- _What to work on_
Your task is to copy every line below that contains the word "lamp".

(Stored items)
------------------------------------------------------------

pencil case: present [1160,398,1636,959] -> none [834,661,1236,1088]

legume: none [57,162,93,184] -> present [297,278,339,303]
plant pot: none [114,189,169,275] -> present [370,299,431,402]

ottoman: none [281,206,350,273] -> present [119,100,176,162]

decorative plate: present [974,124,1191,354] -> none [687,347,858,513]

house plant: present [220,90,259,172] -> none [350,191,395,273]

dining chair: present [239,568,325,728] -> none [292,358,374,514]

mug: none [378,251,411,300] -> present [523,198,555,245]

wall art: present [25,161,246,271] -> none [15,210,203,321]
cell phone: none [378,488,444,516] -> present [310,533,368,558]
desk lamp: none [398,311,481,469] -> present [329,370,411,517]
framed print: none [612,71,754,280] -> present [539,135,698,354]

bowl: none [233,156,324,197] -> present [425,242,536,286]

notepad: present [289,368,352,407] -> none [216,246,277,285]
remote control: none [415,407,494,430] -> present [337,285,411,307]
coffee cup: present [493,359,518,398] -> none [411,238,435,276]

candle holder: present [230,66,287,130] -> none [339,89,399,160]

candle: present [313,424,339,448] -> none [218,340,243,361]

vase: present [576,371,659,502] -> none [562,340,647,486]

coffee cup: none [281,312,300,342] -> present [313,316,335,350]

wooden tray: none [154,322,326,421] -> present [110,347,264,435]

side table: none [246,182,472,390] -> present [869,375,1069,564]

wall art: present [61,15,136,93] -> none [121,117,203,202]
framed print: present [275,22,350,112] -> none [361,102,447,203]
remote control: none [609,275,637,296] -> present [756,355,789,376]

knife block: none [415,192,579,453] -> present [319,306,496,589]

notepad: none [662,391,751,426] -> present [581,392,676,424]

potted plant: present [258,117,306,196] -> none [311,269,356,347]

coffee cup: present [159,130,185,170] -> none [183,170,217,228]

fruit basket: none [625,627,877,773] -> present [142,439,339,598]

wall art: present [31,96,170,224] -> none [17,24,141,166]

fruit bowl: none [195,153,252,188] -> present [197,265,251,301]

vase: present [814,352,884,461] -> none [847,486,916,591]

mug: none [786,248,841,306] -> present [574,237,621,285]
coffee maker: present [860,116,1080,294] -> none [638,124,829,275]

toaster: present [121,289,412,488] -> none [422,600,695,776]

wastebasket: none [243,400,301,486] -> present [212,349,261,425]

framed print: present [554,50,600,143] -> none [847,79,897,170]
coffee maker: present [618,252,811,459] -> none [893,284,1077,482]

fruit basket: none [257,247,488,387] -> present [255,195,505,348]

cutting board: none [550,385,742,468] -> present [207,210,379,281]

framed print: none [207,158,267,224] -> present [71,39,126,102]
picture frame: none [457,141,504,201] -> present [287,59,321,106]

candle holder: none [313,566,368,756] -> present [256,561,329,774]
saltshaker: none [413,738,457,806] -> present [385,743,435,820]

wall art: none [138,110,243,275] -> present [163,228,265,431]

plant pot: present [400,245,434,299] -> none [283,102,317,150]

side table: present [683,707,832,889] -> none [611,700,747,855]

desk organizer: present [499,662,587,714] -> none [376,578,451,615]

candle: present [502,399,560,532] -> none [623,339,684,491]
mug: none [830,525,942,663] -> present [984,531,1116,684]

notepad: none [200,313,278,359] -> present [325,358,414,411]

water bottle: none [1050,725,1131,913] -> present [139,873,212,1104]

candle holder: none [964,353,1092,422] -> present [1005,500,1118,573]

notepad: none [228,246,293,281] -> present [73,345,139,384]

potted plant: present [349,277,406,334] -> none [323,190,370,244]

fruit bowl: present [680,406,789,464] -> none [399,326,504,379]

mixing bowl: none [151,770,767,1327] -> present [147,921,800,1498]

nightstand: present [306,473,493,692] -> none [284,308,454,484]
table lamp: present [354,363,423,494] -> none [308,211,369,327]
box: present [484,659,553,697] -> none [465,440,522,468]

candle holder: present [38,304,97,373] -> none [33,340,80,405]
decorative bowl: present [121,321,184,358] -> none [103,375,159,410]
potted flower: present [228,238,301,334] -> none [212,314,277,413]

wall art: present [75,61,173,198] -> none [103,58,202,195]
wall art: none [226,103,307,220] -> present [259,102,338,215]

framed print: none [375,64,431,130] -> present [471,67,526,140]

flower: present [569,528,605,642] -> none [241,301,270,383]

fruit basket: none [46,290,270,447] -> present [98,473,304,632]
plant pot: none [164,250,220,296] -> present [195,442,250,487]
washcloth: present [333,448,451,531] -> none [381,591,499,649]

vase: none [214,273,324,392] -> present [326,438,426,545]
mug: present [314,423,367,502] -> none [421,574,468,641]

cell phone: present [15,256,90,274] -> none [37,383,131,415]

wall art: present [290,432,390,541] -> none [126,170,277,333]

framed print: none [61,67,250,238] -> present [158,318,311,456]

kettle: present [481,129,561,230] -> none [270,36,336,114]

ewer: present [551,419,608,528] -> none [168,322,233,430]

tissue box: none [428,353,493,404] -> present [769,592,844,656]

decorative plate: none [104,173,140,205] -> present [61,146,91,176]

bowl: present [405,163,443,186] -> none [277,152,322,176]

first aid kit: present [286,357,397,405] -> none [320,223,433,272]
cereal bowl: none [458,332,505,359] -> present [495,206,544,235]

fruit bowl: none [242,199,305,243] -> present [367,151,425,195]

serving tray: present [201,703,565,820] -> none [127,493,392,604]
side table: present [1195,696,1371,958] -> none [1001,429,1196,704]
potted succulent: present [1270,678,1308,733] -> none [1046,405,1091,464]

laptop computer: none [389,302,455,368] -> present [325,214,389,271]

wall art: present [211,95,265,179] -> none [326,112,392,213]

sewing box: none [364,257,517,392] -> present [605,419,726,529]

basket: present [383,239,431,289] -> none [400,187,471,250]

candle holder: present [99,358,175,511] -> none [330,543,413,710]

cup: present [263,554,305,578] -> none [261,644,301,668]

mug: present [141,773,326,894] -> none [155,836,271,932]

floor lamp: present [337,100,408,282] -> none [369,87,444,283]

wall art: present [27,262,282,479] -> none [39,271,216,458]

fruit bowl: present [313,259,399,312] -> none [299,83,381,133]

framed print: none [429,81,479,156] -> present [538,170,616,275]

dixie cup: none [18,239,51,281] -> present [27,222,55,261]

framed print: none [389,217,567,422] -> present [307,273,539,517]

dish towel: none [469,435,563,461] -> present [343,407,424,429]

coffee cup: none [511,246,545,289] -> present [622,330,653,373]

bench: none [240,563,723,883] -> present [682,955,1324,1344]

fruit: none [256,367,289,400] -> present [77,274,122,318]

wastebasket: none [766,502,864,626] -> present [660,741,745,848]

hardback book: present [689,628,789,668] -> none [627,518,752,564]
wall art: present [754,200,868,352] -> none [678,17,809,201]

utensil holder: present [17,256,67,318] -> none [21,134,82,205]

------------------------------------------------------------

- _Answer box_
desk lamp: none [398,311,481,469] -> present [329,370,411,517]
table lamp: present [354,363,423,494] -> none [308,211,369,327]
floor lamp: present [337,100,408,282] -> none [369,87,444,283]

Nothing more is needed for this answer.